Aim →
Copy the material below, starting at the line that holds "city: Johannesburg" and running through the last line, with both ends included. Leave the pictures out.

────────────────

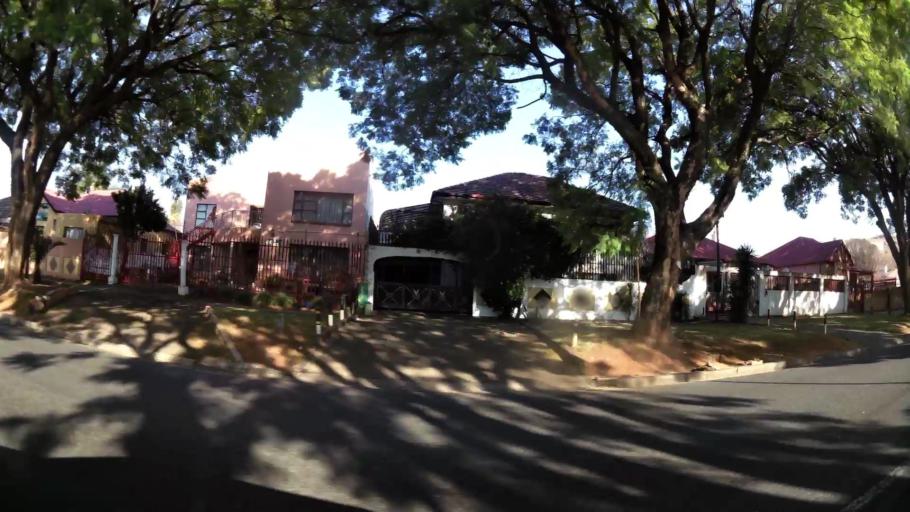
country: ZA
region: Gauteng
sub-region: City of Johannesburg Metropolitan Municipality
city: Johannesburg
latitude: -26.1892
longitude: 28.0910
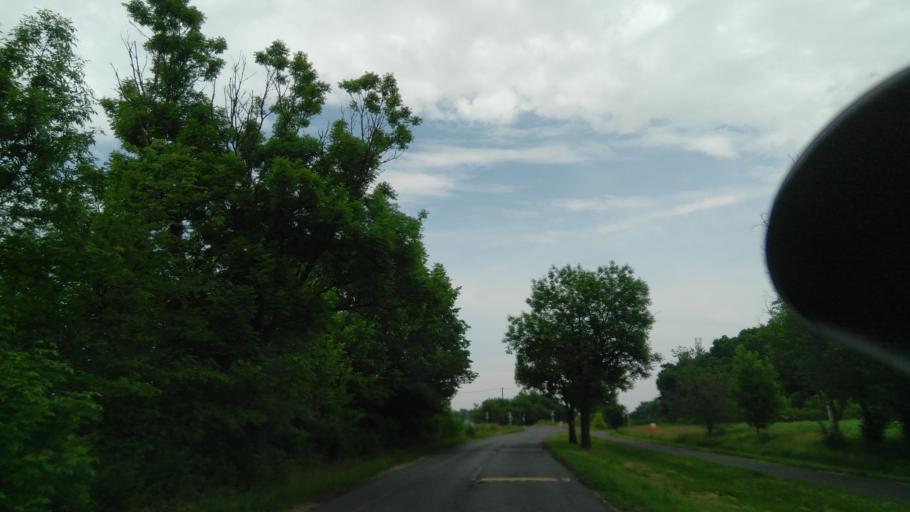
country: HU
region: Bekes
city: Fuzesgyarmat
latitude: 47.0774
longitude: 21.1949
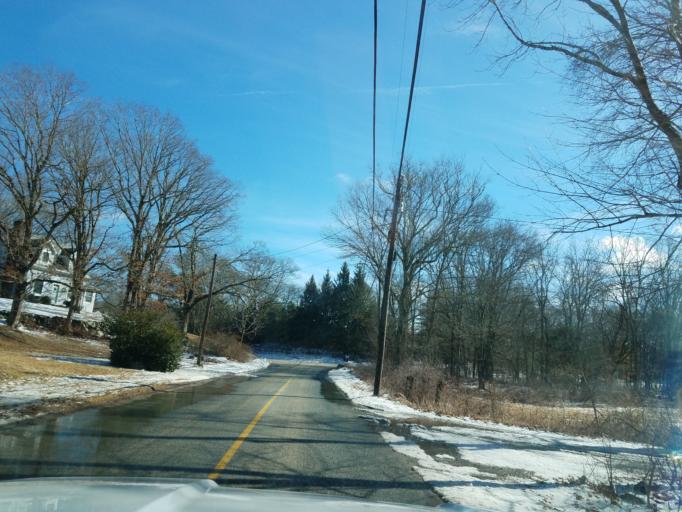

────────────────

Output below →
city: Johannesburg
latitude: -26.1892
longitude: 28.0910
country: HU
region: Bekes
city: Fuzesgyarmat
latitude: 47.0774
longitude: 21.1949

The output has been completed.